(SHORT EXERCISE) Copy out the lines of the records below word for word, covering only the stretch from the line containing "Rendered at 1654 by 931 pixels." through the end of the records.

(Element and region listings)
-.-.-
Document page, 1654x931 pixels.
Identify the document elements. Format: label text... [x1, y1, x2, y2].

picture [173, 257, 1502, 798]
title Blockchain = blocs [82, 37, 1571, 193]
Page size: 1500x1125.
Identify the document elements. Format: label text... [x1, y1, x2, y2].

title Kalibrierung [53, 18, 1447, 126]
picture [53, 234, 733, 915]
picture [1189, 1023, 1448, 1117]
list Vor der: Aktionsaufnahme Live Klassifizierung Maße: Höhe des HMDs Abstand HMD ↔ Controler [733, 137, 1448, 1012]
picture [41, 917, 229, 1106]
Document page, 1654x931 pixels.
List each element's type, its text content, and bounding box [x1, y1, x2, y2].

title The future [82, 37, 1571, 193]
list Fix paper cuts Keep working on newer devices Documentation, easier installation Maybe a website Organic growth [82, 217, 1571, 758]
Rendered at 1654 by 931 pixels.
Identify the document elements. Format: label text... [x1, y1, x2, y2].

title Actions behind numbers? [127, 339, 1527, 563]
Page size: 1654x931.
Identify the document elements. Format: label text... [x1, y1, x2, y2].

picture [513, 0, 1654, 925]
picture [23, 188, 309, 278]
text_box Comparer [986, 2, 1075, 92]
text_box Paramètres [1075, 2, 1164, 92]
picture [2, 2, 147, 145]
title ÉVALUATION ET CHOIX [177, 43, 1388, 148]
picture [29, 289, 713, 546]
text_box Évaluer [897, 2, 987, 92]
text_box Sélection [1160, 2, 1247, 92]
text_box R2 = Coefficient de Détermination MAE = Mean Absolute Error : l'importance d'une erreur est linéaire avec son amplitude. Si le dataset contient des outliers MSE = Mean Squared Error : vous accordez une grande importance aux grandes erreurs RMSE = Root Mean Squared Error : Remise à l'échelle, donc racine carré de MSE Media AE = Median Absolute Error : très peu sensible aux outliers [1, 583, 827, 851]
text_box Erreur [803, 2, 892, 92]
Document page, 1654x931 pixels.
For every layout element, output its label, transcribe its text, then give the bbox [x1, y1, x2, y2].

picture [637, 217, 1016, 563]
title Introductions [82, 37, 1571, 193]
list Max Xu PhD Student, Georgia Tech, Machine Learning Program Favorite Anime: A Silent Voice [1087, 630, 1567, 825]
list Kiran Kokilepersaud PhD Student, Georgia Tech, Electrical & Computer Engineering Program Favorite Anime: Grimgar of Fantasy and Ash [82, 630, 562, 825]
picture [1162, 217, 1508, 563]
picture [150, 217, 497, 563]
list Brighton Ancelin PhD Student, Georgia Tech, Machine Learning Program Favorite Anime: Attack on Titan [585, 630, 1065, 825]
-.-.-
(SOLUTION FOR THIS PROBLEM)
Rendered at 1654 by 931 pixels.
Identify the document elements. Format: label text... [x1, y1, x2, y2].

title Actions behind numbers? [127, 339, 1527, 563]
Page size: 1654x931.
Identify the document elements. Format: label text... [x1, y1, x2, y2].

picture [513, 0, 1654, 925]
picture [23, 188, 309, 278]
text_box Comparer [986, 2, 1075, 92]
text_box Paramètres [1075, 2, 1164, 92]
picture [2, 2, 147, 145]
title ÉVALUATION ET CHOIX [177, 43, 1388, 148]
picture [29, 289, 713, 546]
text_box Évaluer [897, 2, 987, 92]
text_box Sélection [1160, 2, 1247, 92]
text_box R2 = Coefficient de Détermination MAE = Mean Absolute Error : l'importance d'une erreur est linéaire avec son amplitude. Si le dataset contient des outliers MSE = Mean Squared Error : vous accordez une grande importance aux grandes erreurs RMSE = Root Mean Squared Error : Remise à l'échelle, donc racine carré de MSE Media AE = Median Absolute Error : très peu sensible aux outliers [1, 583, 827, 851]
text_box Erreur [803, 2, 892, 92]
Document page, 1654x931 pixels.
For every layout element, output its label, transcribe its text, then give the bbox [x1, y1, x2, y2].

picture [637, 217, 1016, 563]
title Introductions [82, 37, 1571, 193]
list Max Xu PhD Student, Georgia Tech, Machine Learning Program Favorite Anime: A Silent Voice [1087, 630, 1567, 825]
list Kiran Kokilepersaud PhD Student, Georgia Tech, Electrical & Computer Engineering Program Favorite Anime: Grimgar of Fantasy and Ash [82, 630, 562, 825]
picture [1162, 217, 1508, 563]
picture [150, 217, 497, 563]
list Brighton Ancelin PhD Student, Georgia Tech, Machine Learning Program Favorite Anime: Attack on Titan [585, 630, 1065, 825]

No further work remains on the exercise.